:: Exercise data

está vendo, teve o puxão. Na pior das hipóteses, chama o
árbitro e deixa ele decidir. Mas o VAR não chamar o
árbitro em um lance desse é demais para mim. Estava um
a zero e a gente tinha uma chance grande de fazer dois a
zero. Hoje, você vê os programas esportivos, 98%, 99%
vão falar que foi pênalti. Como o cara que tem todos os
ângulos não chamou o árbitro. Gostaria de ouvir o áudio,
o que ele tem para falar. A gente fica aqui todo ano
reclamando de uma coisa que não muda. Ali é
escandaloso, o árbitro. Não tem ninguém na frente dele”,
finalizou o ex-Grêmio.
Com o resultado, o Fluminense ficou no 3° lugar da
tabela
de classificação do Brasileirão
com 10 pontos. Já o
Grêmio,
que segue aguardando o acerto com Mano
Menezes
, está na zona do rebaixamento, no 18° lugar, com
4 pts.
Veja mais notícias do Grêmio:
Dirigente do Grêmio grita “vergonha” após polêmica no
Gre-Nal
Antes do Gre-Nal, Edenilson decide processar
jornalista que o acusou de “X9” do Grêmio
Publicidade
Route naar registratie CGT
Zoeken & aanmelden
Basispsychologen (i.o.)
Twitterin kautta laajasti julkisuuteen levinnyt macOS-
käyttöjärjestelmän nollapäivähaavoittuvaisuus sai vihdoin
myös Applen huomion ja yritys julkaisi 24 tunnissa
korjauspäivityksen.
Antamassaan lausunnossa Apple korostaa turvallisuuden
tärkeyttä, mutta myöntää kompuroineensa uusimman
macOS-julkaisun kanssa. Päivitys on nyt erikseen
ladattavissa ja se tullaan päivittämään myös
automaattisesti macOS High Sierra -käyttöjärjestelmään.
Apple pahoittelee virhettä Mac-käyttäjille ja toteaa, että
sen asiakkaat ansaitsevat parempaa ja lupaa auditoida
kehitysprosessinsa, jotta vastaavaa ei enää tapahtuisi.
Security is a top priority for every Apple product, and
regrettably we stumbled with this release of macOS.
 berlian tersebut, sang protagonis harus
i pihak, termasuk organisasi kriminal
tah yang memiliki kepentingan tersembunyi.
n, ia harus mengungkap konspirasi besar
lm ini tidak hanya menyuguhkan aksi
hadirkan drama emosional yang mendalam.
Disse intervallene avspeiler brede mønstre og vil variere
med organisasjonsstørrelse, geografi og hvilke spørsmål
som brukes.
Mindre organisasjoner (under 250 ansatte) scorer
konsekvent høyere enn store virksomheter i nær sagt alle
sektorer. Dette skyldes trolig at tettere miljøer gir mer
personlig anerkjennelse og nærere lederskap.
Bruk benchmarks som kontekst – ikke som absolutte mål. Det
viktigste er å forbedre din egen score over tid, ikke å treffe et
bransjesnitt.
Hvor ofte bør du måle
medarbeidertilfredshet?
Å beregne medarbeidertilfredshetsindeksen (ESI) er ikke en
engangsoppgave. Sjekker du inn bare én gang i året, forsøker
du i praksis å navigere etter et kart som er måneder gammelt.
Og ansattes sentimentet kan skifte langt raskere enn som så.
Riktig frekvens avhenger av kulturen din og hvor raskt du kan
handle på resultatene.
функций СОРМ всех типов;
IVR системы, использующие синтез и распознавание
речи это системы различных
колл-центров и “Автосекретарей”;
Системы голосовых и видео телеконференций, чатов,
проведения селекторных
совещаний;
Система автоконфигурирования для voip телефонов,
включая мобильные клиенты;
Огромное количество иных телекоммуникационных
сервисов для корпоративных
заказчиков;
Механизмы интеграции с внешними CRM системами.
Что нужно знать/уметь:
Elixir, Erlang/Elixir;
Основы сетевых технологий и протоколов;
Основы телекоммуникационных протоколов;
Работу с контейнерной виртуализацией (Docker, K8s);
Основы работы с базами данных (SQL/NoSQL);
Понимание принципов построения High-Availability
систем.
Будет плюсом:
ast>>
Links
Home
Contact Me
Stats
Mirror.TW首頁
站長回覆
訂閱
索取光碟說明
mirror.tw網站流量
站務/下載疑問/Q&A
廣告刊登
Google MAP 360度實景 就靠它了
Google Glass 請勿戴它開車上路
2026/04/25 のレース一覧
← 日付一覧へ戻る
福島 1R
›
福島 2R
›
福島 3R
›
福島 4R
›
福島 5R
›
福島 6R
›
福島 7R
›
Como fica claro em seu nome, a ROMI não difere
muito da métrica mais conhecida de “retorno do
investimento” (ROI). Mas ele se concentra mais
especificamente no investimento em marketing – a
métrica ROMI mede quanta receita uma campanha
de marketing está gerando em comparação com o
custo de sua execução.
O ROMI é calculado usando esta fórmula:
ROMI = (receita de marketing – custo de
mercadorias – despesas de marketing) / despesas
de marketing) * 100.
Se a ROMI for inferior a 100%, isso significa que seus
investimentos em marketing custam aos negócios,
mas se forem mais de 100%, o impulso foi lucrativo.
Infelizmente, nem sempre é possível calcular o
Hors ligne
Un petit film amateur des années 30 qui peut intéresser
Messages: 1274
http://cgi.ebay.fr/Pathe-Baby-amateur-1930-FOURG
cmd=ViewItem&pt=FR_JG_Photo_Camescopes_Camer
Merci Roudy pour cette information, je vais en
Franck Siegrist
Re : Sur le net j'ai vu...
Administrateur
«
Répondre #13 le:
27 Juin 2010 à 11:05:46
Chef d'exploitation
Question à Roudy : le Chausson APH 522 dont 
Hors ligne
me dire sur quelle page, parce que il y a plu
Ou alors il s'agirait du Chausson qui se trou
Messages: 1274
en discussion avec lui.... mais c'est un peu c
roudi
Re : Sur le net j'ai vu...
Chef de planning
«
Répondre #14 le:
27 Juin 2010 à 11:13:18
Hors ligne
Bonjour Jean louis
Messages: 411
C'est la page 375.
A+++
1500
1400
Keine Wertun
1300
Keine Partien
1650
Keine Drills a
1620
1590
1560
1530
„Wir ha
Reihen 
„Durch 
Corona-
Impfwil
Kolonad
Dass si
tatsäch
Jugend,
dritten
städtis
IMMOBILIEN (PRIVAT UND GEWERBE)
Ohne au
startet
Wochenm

::::

■ Request ■
Swap every occurrence of "Chausson" in the listing for "Renault", leaving all other text unchanged.

■ Completed task ■
está vendo, teve o puxão. Na pior das hipóteses, chama o
árbitro e deixa ele decidir. Mas o VAR não chamar o
árbitro em um lance desse é demais para mim. Estava um
a zero e a gente tinha uma chance grande de fazer dois a
zero. Hoje, você vê os programas esportivos, 98%, 99%
vão falar que foi pênalti. Como o cara que tem todos os
ângulos não chamou o árbitro. Gostaria de ouvir o áudio,
o que ele tem para falar. A gente fica aqui todo ano
reclamando de uma coisa que não muda. Ali é
escandaloso, o árbitro. Não tem ninguém na frente dele”,
finalizou o ex-Grêmio.
Com o resultado, o Fluminense ficou no 3° lugar da
tabela
de classificação do Brasileirão
com 10 pontos. Já o
Grêmio,
que segue aguardando o acerto com Mano
Menezes
, está na zona do rebaixamento, no 18° lugar, com
4 pts.
Veja mais notícias do Grêmio:
Dirigente do Grêmio grita “vergonha” após polêmica no
Gre-Nal
Antes do Gre-Nal, Edenilson decide processar
jornalista que o acusou de “X9” do Grêmio
Publicidade
Route naar registratie CGT
Zoeken & aanmelden
Basispsychologen (i.o.)
Twitterin kautta laajasti julkisuuteen levinnyt macOS-
käyttöjärjestelmän nollapäivähaavoittuvaisuus sai vihdoin
myös Applen huomion ja yritys julkaisi 24 tunnissa
korjauspäivityksen.
Antamassaan lausunnossa Apple korostaa turvallisuuden
tärkeyttä, mutta myöntää kompuroineensa uusimman
macOS-julkaisun kanssa. Päivitys on nyt erikseen
ladattavissa ja se tullaan päivittämään myös
automaattisesti macOS High Sierra -käyttöjärjestelmään.
Apple pahoittelee virhettä Mac-käyttäjille ja toteaa, että
sen asiakkaat ansaitsevat parempaa ja lupaa auditoida
kehitysprosessinsa, jotta vastaavaa ei enää tapahtuisi.
Security is a top priority for every Apple product, and
regrettably we stumbled with this release of macOS.
 berlian tersebut, sang protagonis harus
i pihak, termasuk organisasi kriminal
tah yang memiliki kepentingan tersembunyi.
n, ia harus mengungkap konspirasi besar
lm ini tidak hanya menyuguhkan aksi
hadirkan drama emosional yang mendalam.
Disse intervallene avspeiler brede mønstre og vil variere
med organisasjonsstørrelse, geografi og hvilke spørsmål
som brukes.
Mindre organisasjoner (under 250 ansatte) scorer
konsekvent høyere enn store virksomheter i nær sagt alle
sektorer. Dette skyldes trolig at tettere miljøer gir mer
personlig anerkjennelse og nærere lederskap.
Bruk benchmarks som kontekst – ikke som absolutte mål. Det
viktigste er å forbedre din egen score over tid, ikke å treffe et
bransjesnitt.
Hvor ofte bør du måle
medarbeidertilfredshet?
Å beregne medarbeidertilfredshetsindeksen (ESI) er ikke en
engangsoppgave. Sjekker du inn bare én gang i året, forsøker
du i praksis å navigere etter et kart som er måneder gammelt.
Og ansattes sentimentet kan skifte langt raskere enn som så.
Riktig frekvens avhenger av kulturen din og hvor raskt du kan
handle på resultatene.
функций СОРМ всех типов;
IVR системы, использующие синтез и распознавание
речи это системы различных
колл-центров и “Автосекретарей”;
Системы голосовых и видео телеконференций, чатов,
проведения селекторных
совещаний;
Система автоконфигурирования для voip телефонов,
включая мобильные клиенты;
Огромное количество иных телекоммуникационных
сервисов для корпоративных
заказчиков;
Механизмы интеграции с внешними CRM системами.
Что нужно знать/уметь:
Elixir, Erlang/Elixir;
Основы сетевых технологий и протоколов;
Основы телекоммуникационных протоколов;
Работу с контейнерной виртуализацией (Docker, K8s);
Основы работы с базами данных (SQL/NoSQL);
Понимание принципов построения High-Availability
систем.
Будет плюсом:
ast>>
Links
Home
Contact Me
Stats
Mirror.TW首頁
站長回覆
訂閱
索取光碟說明
mirror.tw網站流量
站務/下載疑問/Q&A
廣告刊登
Google MAP 360度實景 就靠它了
Google Glass 請勿戴它開車上路
2026/04/25 のレース一覧
← 日付一覧へ戻る
福島 1R
›
福島 2R
›
福島 3R
›
福島 4R
›
福島 5R
›
福島 6R
›
福島 7R
›
Como fica claro em seu nome, a ROMI não difere
muito da métrica mais conhecida de “retorno do
investimento” (ROI). Mas ele se concentra mais
especificamente no investimento em marketing – a
métrica ROMI mede quanta receita uma campanha
de marketing está gerando em comparação com o
custo de sua execução.
O ROMI é calculado usando esta fórmula:
ROMI = (receita de marketing – custo de
mercadorias – despesas de marketing) / despesas
de marketing) * 100.
Se a ROMI for inferior a 100%, isso significa que seus
investimentos em marketing custam aos negócios,
mas se forem mais de 100%, o impulso foi lucrativo.
Infelizmente, nem sempre é possível calcular o
Hors ligne
Un petit film amateur des années 30 qui peut intéresser
Messages: 1274
http://cgi.ebay.fr/Pathe-Baby-amateur-1930-FOURG
cmd=ViewItem&pt=FR_JG_Photo_Camescopes_Camer
Merci Roudy pour cette information, je vais en
Franck Siegrist
Re : Sur le net j'ai vu...
Administrateur
«
Répondre #13 le:
27 Juin 2010 à 11:05:46
Chef d'exploitation
Question à Roudy : le Renault APH 522 dont 
Hors ligne
me dire sur quelle page, parce que il y a plu
Ou alors il s'agirait du Renault qui se trou
Messages: 1274
en discussion avec lui.... mais c'est un peu c
roudi
Re : Sur le net j'ai vu...
Chef de planning
«
Répondre #14 le:
27 Juin 2010 à 11:13:18
Hors ligne
Bonjour Jean louis
Messages: 411
C'est la page 375.
A+++
1500
1400
Keine Wertun
1300
Keine Partien
1650
Keine Drills a
1620
1590
1560
1530
„Wir ha
Reihen 
„Durch 
Corona-
Impfwil
Kolonad
Dass si
tatsäch
Jugend,
dritten
städtis
IMMOBILIEN (PRIVAT UND GEWERBE)
Ohne au
startet
Wochenm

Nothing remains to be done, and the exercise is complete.